Sunday musings
These days I am really thankful for Sundays I can take at a leisurely pace. I usually go for a Sunday evening service and have the earlier part of the day 'free'. This has been a real 'Sabbath' time for me, as long as I intentionally let it be so - without filling up the time with house chores (there's always something that can be tidied......). Every moment is valuable because it seems that the hours just fly and by 5 pm I am getting ready for the evening service.

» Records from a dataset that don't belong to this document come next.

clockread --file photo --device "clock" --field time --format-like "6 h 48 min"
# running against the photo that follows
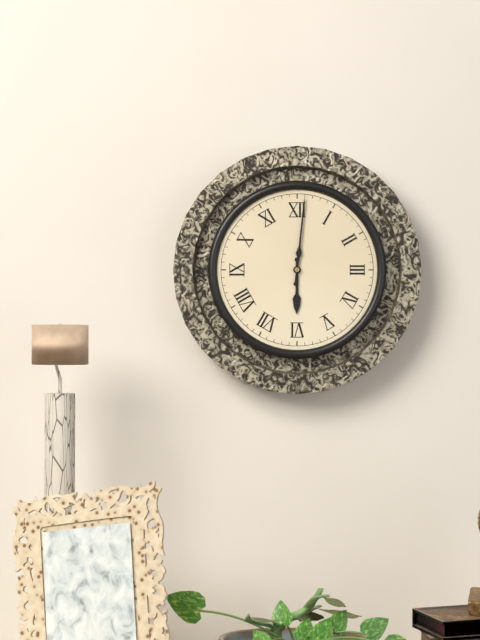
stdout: 6 h 01 min
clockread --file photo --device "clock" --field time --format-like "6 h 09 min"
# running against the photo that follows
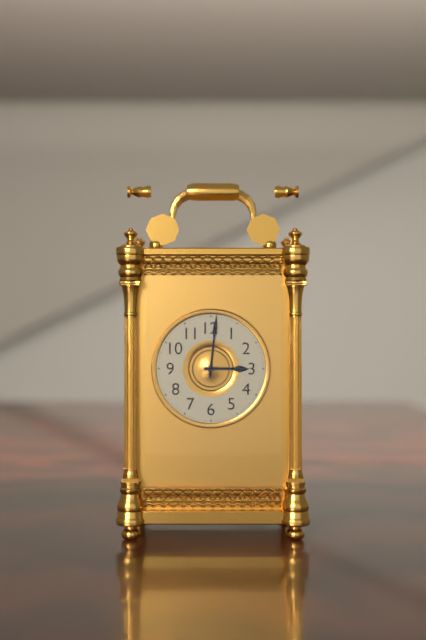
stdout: 3 h 01 min
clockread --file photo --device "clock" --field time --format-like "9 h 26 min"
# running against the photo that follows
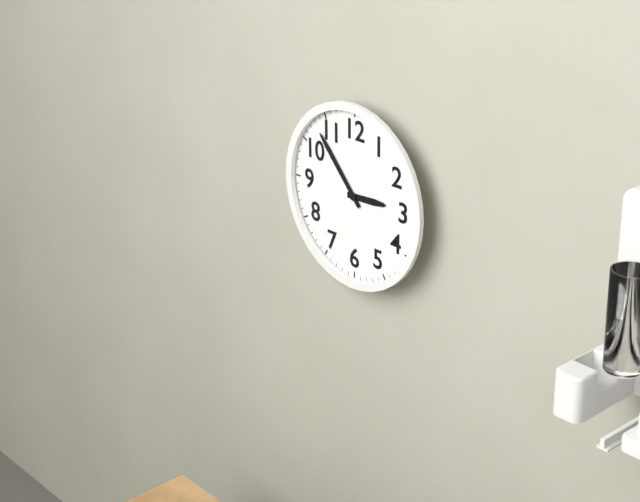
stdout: 2 h 53 min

Today I am catching up on some journaling that I have neglected over the past few days. It is a discipline I value, one that keeps me more attentive to the inner and outer landscapes of my life. The few days after my birthday were hectic and a few times I did lose my cool, becoming grumpy and self- pitying in the process. Thankfully, I recognized it earlier, before any 'damage' to others was done...but still the nagging feeling inside was not something very pleasant. A lesson I guess I will have to keep learning is that at fifty and beyond, life can slow down. I can allow myself to take the little rests and even siestas I need..... it is only a way of honoring the body God has given us. And the stress when I do not would not only register by the grumpiness but would actually be unhealthy for the body.

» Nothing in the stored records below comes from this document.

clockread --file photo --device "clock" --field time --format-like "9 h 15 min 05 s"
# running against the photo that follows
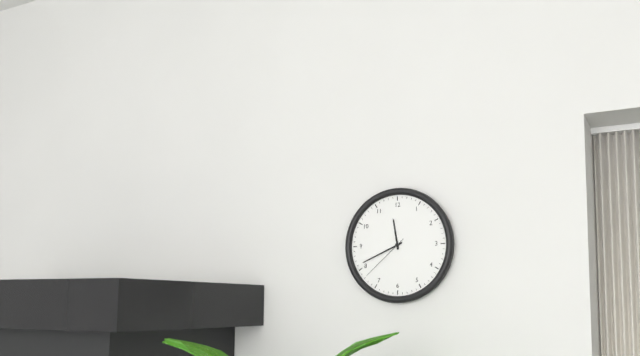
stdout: 11 h 41 min 38 s
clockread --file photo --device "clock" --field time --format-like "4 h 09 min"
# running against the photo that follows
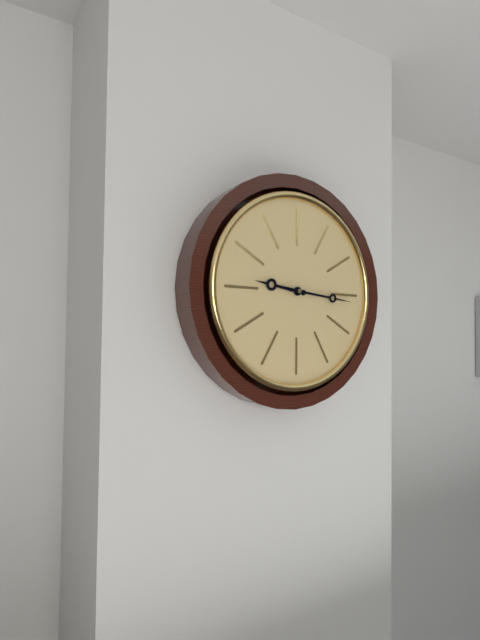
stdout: 9 h 16 min
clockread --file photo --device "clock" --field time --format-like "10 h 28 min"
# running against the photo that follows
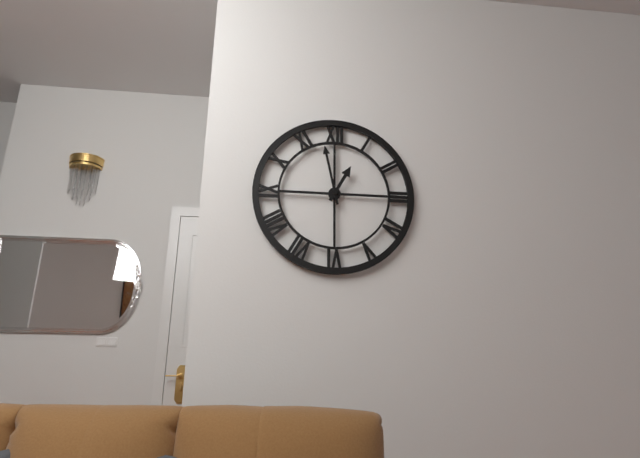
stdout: 12 h 58 min
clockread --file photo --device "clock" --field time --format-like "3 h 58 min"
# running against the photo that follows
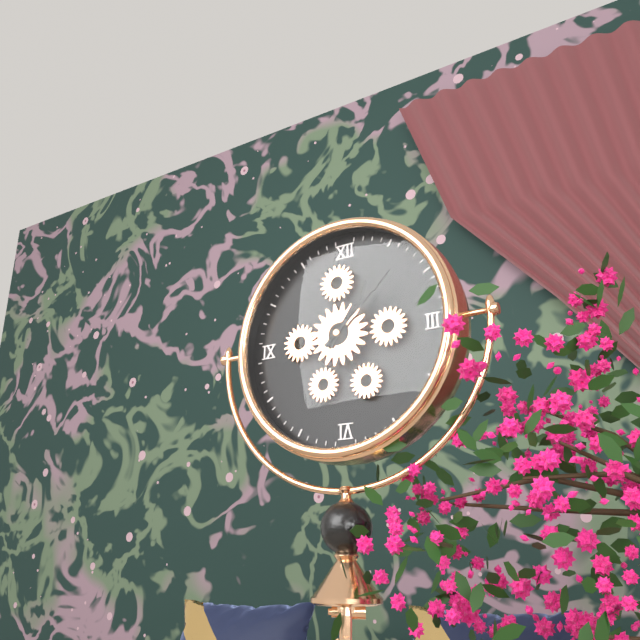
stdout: 1 h 08 min
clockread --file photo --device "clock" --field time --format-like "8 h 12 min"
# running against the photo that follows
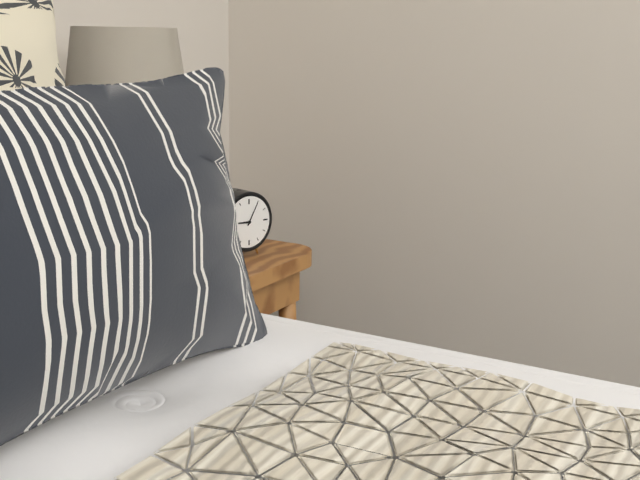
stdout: 9 h 05 min
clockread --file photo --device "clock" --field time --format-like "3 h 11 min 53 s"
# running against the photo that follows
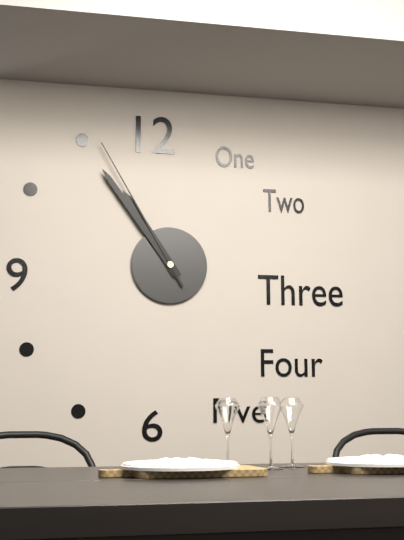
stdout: 10 h 54 min 55 s
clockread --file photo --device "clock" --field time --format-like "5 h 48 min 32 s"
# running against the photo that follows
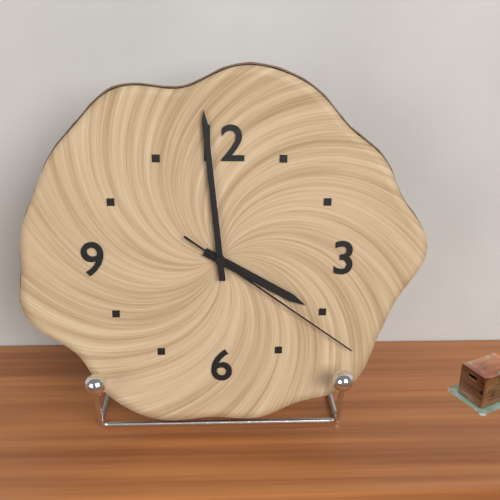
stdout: 3 h 59 min 21 s
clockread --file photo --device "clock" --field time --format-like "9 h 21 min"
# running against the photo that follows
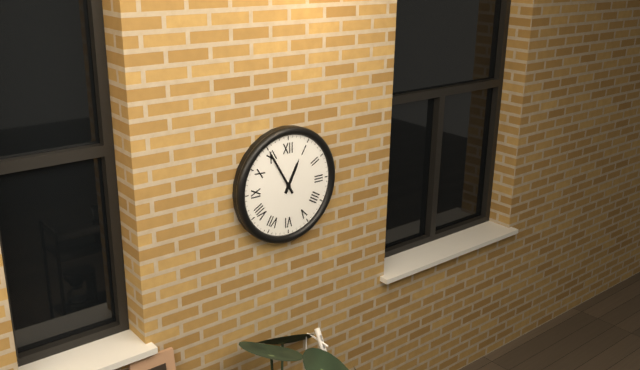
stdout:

I watched the TV movie "Tuesdays with Morrie" again today. And many of his words struck a chord, especially because I am sometimes caught up in a swirl of activity (even though a more mundane sort than Morrie's ex student, the sports writer was) But in the whirl of things, the more important part of life gets sidelined. It is praiseworthy to be efficient and productive but it is also important to build relationships that last. I realize that when I get worn out by over activity, I have no deep desire to connect with others. It becomes perfunctory, mere socializing because I have no space for others in my heart (it is filled to the brim with keeping up the pace).

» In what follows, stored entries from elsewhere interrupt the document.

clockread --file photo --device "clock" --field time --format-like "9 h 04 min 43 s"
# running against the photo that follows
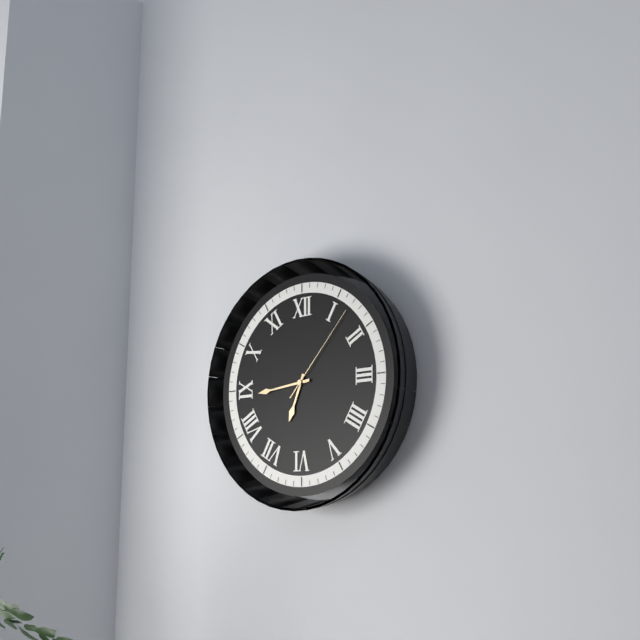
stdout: 6 h 44 min 07 s
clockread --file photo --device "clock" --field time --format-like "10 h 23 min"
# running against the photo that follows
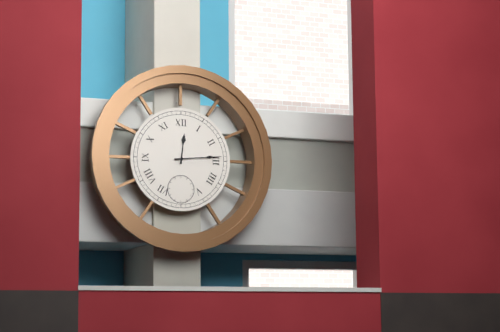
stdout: 12 h 14 min
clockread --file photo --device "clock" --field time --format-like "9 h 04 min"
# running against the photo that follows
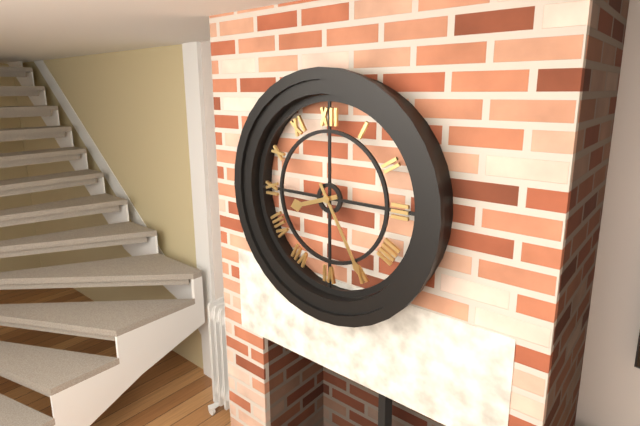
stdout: 8 h 25 min
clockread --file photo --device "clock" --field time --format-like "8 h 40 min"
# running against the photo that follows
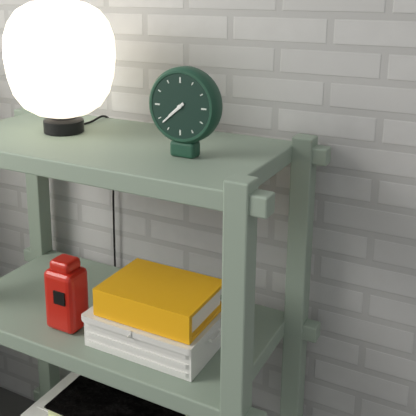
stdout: 7 h 38 min
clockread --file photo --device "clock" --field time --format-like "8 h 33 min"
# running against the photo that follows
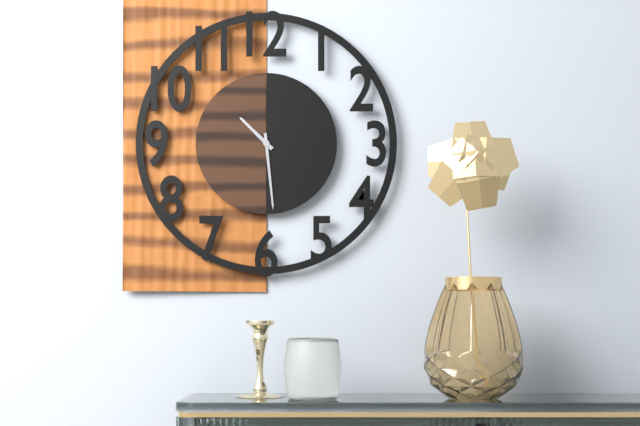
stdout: 10 h 29 min
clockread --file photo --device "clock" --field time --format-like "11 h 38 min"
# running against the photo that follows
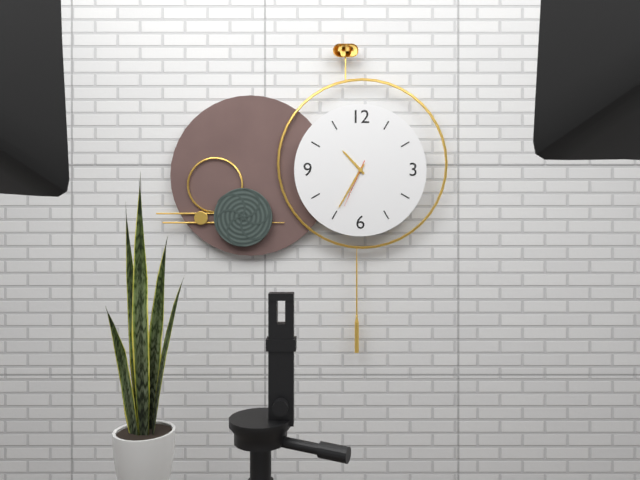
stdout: 10 h 35 min
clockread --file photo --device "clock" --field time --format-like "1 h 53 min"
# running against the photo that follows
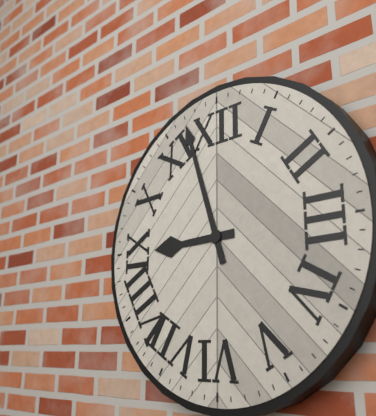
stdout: 8 h 57 min
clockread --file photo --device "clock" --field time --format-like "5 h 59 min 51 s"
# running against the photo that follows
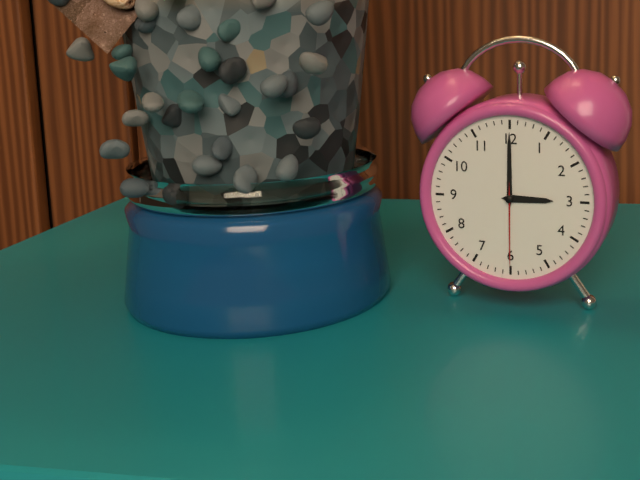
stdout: 3 h 00 min 30 s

These times apart are refreshing. Even though I may not be able to get away to a 'quiet place', surrounded by the natural world, I have a quiet space at home, and often, like today, the birds sing outside my window. Even at midday the birds praise their Creator by being and doing what they are meant to be and do. So too with humankind; we are embodied spirits, made to praise, reverence and serve God, wearing Jesus' yoke.